Date: Thursday, Apr 16th
Presenter: Dr. Hideo Ohno, 2009 IEEE Magnetics Society Distinguished Lecturer, Tohoku University, Japan
Spintronics explores the physics of interplay between spin and charge in condensed matter. It is one of the most active areas of magnetism. In particular, electrical manipulation of spin and magnetization in nanostructures allows us not only to study the interplay but can also be utilized to reverse magnetization direction, which is of great importance to nanoelectronics. In my lecture, I describe the nanoelectronics side and the science side of spintronics by discussing two topics that delineate the significance and technological importance of such spin manipulation in condensed matter.

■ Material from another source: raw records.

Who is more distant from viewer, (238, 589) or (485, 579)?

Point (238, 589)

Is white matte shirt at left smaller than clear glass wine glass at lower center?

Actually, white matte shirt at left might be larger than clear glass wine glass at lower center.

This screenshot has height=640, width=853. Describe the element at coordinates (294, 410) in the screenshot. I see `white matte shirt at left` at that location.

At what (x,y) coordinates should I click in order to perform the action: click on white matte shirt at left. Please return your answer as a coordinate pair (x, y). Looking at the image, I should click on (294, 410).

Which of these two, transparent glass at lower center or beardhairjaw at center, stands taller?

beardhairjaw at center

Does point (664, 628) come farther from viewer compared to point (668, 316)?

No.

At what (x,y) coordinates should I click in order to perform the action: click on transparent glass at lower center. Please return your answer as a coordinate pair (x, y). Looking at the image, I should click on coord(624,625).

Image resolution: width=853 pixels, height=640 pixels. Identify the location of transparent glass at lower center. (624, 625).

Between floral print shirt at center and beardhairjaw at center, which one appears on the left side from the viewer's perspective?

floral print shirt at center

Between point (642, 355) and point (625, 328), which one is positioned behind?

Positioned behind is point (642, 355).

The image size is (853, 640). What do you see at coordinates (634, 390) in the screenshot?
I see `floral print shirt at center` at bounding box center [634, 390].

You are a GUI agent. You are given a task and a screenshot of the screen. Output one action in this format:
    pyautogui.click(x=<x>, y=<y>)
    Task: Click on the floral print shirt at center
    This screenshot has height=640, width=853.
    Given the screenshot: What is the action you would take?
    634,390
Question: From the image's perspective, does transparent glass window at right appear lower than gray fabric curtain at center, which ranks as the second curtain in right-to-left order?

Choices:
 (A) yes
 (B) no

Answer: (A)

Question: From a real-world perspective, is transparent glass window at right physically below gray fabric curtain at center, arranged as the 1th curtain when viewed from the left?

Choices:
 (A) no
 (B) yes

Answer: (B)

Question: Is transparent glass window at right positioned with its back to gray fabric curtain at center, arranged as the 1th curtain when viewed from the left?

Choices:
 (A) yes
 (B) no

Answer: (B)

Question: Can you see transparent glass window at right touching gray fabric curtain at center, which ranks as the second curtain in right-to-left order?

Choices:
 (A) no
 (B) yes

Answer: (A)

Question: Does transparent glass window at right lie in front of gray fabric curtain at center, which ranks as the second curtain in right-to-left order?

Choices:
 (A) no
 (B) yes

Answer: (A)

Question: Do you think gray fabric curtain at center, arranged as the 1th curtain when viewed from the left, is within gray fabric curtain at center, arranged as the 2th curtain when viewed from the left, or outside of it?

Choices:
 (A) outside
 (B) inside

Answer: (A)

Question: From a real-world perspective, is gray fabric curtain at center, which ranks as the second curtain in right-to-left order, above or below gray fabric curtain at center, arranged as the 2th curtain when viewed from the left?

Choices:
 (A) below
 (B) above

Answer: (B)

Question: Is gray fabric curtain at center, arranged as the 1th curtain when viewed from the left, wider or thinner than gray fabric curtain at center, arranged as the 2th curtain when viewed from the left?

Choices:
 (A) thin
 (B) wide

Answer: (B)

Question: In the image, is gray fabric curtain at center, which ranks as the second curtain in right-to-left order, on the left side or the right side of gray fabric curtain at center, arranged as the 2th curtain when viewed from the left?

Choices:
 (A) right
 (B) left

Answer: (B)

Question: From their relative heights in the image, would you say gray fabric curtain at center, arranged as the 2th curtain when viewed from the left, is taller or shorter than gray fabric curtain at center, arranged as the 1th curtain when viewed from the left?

I am sure not many of the audience are old enough to remember that magnetic memory was once preferred main memory for modern digital computers. There were reasons it was replaced by semiconductor memories. However, with the advances in spintronics, i.e. the recent development of giant tunnel magnetoresistance and current-induced magnetization switching in magnetic tunnel junctions, it appears that a comeback of magnetic memory may be possible, which now combines the nonvolatile capability of magnetic nanostructure with all the functionalities of current and future complementary metal-oxide-semiconductor (CMOS) integrated circuits. I also show that this hybrid magnetic tunnel junction/CMOS integrated circuit approach can solve many of the major challenges current integrated circuit technology are facing.
On the science side and on out further in the future, I turn to hole-induced ferromagnetism in Mn-doped III-V semiconductors (in particular, GaAs and InAs). This offers a variety of opportunities to explore new and/or unique spintronics physics. Ferromagnetism and magnetization in these materials can be manipulated by various means; by changing its carrier concentration by electric fields and/or by spin-current flowing along with the electric current. In the latter, our latest study on an empirical scaling law found in the creep regime of the current-driven domain walls showed that spin-torque driven creep is quite different from magnetic-field driven (and thus energy driven) creep, belonging to a new and different universality class. In the former, an electrical control of magnetization direction through manipulating magnetic anisotropy by electric-fields was shown to be possible. This opens up a unique opportunity for manipulating magnetization direction solely by electronic means, not resorting to magnetic-field, spin-current, mechanical stress, nor multiferroics.